→ **ABOUT THIS TASK**: Transcribe all of the data exactly. Images stay out.
---
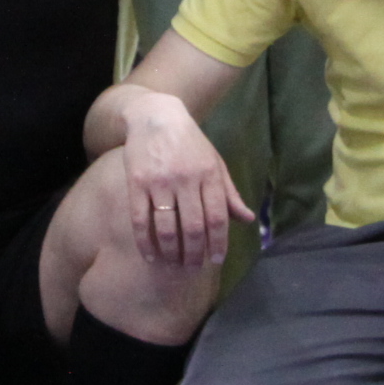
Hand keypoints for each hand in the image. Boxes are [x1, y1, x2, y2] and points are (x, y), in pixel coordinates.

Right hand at [123, 94, 252, 268]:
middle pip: (193, 226)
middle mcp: (186, 178)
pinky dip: (145, 242)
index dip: (218, 242)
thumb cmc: (190, 143)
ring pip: (167, 227)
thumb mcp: (215, 162)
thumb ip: (229, 193)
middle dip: (195, 253)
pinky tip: (150, 256)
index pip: (217, 216)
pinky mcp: (136, 183)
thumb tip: (247, 220)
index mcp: (209, 173)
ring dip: (172, 252)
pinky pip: (140, 219)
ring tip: (174, 265)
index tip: (216, 261)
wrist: (155, 116)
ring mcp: (159, 181)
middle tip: (193, 268)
---
→ **RESPONSE**:
Hand keypoints for each hand in the image. Boxes are [x1, y1, x2, y2] and points are (x, y), in pixel coordinates.

Right hand at [123, 94, 252, 268]:
middle pip: (193, 226)
middle mcp: (186, 178)
pinky dip: (145, 242)
index dip: (218, 242)
thumb cmc: (190, 143)
ring pip: (167, 227)
thumb mcp: (215, 162)
thumb ip: (229, 193)
middle dip: (195, 253)
pinky tip: (150, 256)
index pip: (217, 216)
pinky mcp: (136, 183)
thumb tip: (247, 220)
index mcp: (209, 173)
ring dip: (172, 252)
pinky pip: (140, 219)
ring tip: (174, 265)
index tip: (216, 261)
wrist: (155, 116)
ring mcp: (159, 181)
middle tip: (193, 268)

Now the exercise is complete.